Clarification of yesterday’s post on using SNAP for fast food
As many of you have pointed out, the use of SNAP benefits in fast food restaurants is a state decision but one that is supposed to be limited to the elderly, disabled, and homeless (whether those limitations are adhered to in practice is another question).
This morning I received further clarification from Aaron Lavallee, Communications Coordinator in the USDA Office of Communications. Mr. Lavallee, whom I don’t think I’ve met, writes:
I just read your post in the Atlantic and wanted to follow up with you with some information that can clarify some of the misinformation posted and to help bring accuracy to parts that may be misleading for your readers.
You probably know most of this but Restaurant Meal Program has been an option for states – state run, state contracted, state administered – since the 1977 Food Stamp Act. The decision to establish a restaurant meal program is made entirely at the state level.
Most importantly, the ONLY people who qualify are the elderly, disabled, and homeless, as this provision is intended to assist people who are unable to prepare meals at home or in a traditional kitchen setting. This key fact and requirement of the law is mentioned nowhere in your article and we can both agree that with that clarification this story changes drastically.
Since 1977 the decision to establish a restaurant meal program has been made by only a handful of states and because of this participation is very low.
As noted in your article, California, Arizona, and Michigan are operating State administered restaurant programs serving their elderly, homeless, and disabled populations. Rhode Island began a limited pilot restaurant program on August 1, 2011. However you also mention Florida without providing the facts to your readers. In 2009, Florida began operating a pilot program in one county and has a total of only 14 restaurants participating. Furthermore in Florida this option is ONLY available to the homeless. To date Florida has not expanded that pilot.

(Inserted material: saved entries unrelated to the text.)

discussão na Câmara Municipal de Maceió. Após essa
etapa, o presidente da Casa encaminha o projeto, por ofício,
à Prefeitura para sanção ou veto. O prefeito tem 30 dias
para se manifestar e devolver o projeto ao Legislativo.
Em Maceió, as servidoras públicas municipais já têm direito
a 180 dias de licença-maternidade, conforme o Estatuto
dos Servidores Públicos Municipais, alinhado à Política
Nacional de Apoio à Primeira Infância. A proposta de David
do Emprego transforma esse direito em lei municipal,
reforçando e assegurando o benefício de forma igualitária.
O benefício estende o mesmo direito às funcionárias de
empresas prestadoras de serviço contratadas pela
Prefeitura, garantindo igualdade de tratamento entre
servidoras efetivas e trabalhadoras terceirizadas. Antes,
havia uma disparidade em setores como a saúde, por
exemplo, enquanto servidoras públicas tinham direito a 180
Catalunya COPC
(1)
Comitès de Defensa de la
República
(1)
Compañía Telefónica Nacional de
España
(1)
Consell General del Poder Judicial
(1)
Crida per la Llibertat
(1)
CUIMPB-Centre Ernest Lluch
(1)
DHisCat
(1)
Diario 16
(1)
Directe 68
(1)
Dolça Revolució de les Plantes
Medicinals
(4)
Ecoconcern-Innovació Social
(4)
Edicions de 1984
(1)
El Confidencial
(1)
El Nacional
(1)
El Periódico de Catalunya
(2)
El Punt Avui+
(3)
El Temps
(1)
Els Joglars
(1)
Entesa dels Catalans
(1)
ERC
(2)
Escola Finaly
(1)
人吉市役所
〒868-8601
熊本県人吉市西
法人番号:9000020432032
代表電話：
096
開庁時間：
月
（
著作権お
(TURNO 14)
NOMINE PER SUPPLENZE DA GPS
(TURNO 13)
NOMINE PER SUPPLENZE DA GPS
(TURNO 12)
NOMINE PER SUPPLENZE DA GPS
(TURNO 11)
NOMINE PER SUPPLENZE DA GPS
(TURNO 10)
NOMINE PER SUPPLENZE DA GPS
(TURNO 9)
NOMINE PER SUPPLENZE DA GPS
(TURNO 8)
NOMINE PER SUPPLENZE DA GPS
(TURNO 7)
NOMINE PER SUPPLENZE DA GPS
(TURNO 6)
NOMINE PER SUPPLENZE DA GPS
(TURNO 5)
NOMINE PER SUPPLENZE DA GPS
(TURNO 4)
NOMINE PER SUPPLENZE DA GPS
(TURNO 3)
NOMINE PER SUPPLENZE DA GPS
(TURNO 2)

The original emails to you from readers Robyn and Will were inaccurate – this is not an option for any SNAP beneficiary which is what they are thinking.
Additionally you close by drawing a false conclusion – “In June 2011 alone, according to USDA, 45 million Americans received an average of $133 in benefits at a total cost to taxpayers of more than $6 billion. That’s a lot of money to spend on fast food.” This can’t be spent on fast food because it is not an option for the 45 million Americans on SNAP.
Your voice has been and will continue to be an important one when it comes to nutrition in America. Your opinion continues to add to the healthy dialogue on critical issues ranging from MyPlate to the school meal programs. Your insight and knowledge on these topics is beneficial to everyone working to improve the health and wellbeing of Americans.
This is a critical opportunity for those of us with the ability to communicate to do so actively and accurately.
Because of that I ask that you add a clarifying note to your blog post highlighting the facts and clarifying for your readers you’re the truth about this program.
Please know that I am glad to help provide any information I can. Tim Laskawy at Grist hit the nail on the head with his piece.
I apologize for not making the restrictions clear in my original post and I thank all of you and Mr. Lavallee for taking the trouble to file corrections.
I also should have said that the billions of dollars in SNAP benefits could be a lot to spend on fast food.
SNAP must look like a honey pot to fast food and other companies that cannot wait to get their hands on some of those benefits. That’s what Yum! (Taco Bell, Pizza Hut, etc) is trying to do.
But make no mistake. Yum! is not a social service agency concerned about feeding the elderly, disabled, or homeless. Yum! wants to attract low-income people with SNAP money to spend to its fast food restaurants.